* **Problem details**
Can you carry the World Eaters painting thread below forward from its last post? Write only the continuation of that thread, not of the material that follows it.

START Passage to read

# World Eaters 1500pts Blog



## Dezartfox (Jan 19, 2008)

Finally started on my World Eaters!
I hope to get the full army finished by September.. so a busy month for me!

Here's the test rhino!

Still needs some details painting up, such as the lights, which I don't know how to do? shall I make it a light source like my termies eyes? Or just normal grey like they're off? If on what colour?


----------



## Azwraith (Apr 23, 2009)

dude that is the best khornite rhino i have EVAH Seen for serious its so good.. did you get skulls and then greenstuff around them to do that kind of souless skull thingo... (reminded me of the gate to hell in Diablo II)

i really love how you paint with the streaky worn effect.. i need to work on my styling but i love it very much

how many coats of a each layer do you do... (i.e how many time do you paint the red) so it looks smooth.

but yeah... looking good!


----------



## Dezartfox (Jan 19, 2008)

Hey 

The skull armour is made using a Green stuff Press mould, there are images/instructions on my Hobby Blog  Really simple to do 

The streaky red is only..4 colours and then a wash 
Merchrite red over black undercoat, then blood red, then mix of red and orange, then orange, then to take away to WOW-ness of the orange I add a bit of bleached bone to the orange and lightly brush the highest points/edges,
I paint the metallics then wash everything in Devlan mud, then the metals get a wash of Badab black too. 

Really simple to do, especially with a tank brush  I painted 2 more rhinos and 2 vindies at the same time after that one, plus all the dozer blades 
Ran out of Devlan mud so they're stuck on shelf for now -_-

Tonight's model, Kharn the Betrayer!


----------



## thatkidwiththecokeprob (Jul 30, 2009)

dude you kharn is sick! Love the blood effects


----------



## DeathKlokk (Jun 9, 2008)

It's about time you quit mucking about with Deathwing and old tyranids and got to work on the Blood God's boys! 

I love them, makes me want to go back and work on my Legion of Brass (when the Scorpion gets finished of course!) some more.


BTW

<-----JD McNugent :grin:


----------



## Azwraith (Apr 23, 2009)

looking awesome dude.. that kharn is awesome exactly how i would do it using WHFB mini's

how do you do the blood effect?


----------



## TerranRaida (Jul 28, 2009)

where did you get that Kharn model???!? tell me!

I MUST HAVE IT!


----------



## Azwraith (Apr 23, 2009)

id say its a conversion from kharn parts and chaos lord WHF parts.. atleast the body is from WHF the head is kharns im guessing same with gorechild.. the plasma pistol could be any.

END Passage to read
START Dataset excerpt

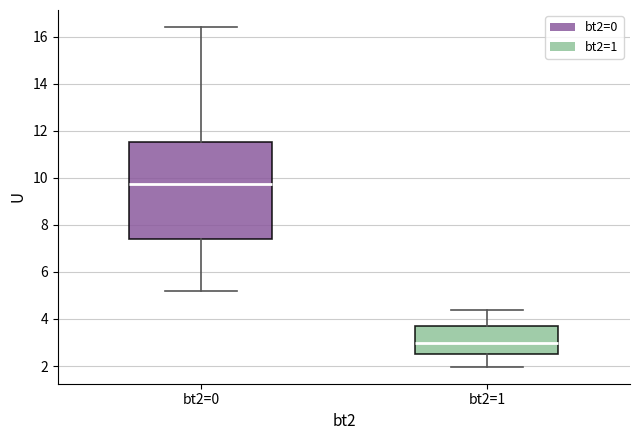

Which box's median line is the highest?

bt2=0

END Dataset excerpt

* **Answer space**
mmmm and thats berzerker legs yeah?


----------



## dlakertor (Mar 18, 2008)

Actually the head looks like its from forgeworld, i was wondering if you could tell us how you did your "blood" technique? would be much apriciated :victory: Good job so far


----------



## TerranRaida (Jul 28, 2009)

Azwraith said:


> id say its a conversion from kharn parts and chaos lord WHF parts.. atleast the body is from WHF the head is kharns im guessing same with gorechild.. the plasma pistol could be any.
> 
> mmmm and thats berzerker legs yeah?


its the body from the Chaos Champion of Khorne, the head, is definitely NOT Kharn's, and the ax looks custom made from Khorne Berserker Chain Axes..although yes, those are Berserker legs...

i must make this...it is glorious!

edit: yep, after some voracious searching, the head was found via forge world "World Eaters Conversion Set"


----------



## Dezartfox (Jan 19, 2008)

@TerranRaida, 
Yup all correct, here's a WIP shot of him:










































The Blood is made from Tamiya Color Clear Red (X-27)
It's a gooey paint, mix in a TINY amount of black and you have gore! 

Cheers


----------



## TerranRaida (Jul 28, 2009)

that model is so good, +1 rep to you.


----------



## dlakertor (Mar 18, 2008)

Dezartfox said:


> The Blood is made from Tamiya Color Clear Red (X-27)
> It's a gooey paint, mix in a TINY amount of black and you have gore!


Thanks mate, ill try and get hold of that paint to try it out  + 1 rep for the epic kharn :victory:

EDIT: apparantly ive already given you rep, silly me


----------



## Jaxx23 (Apr 20, 2009)

Definatly worth YOINKING this Idea....if thats cool


----------



## Dar'kir (Jul 11, 2009)

i like the work thus far. + rep for sure! u said u made a tutorial? im gonna have to check that out. good luck with the rest of the project.


----------



## maxvon_d (Jun 10, 2009)

That Rhino is ace. Really nice weathering


----------



## papa nurgle (Jan 11, 2010)

that vindicator is amazing! really well done


----------



## Pirate Metal Troy (Jun 2, 2008)

papa nurgle said:


> that vindicator is amazing! really well done


It's actually a rhino with a dozer blade from forgeworld. Coincidentally, that dozer blade probably cost as much as the rhino.


----------



## dthwish09 (Oct 15, 2009)

excellent work with the blood


----------



## Dullmohawk (Aug 2, 2008)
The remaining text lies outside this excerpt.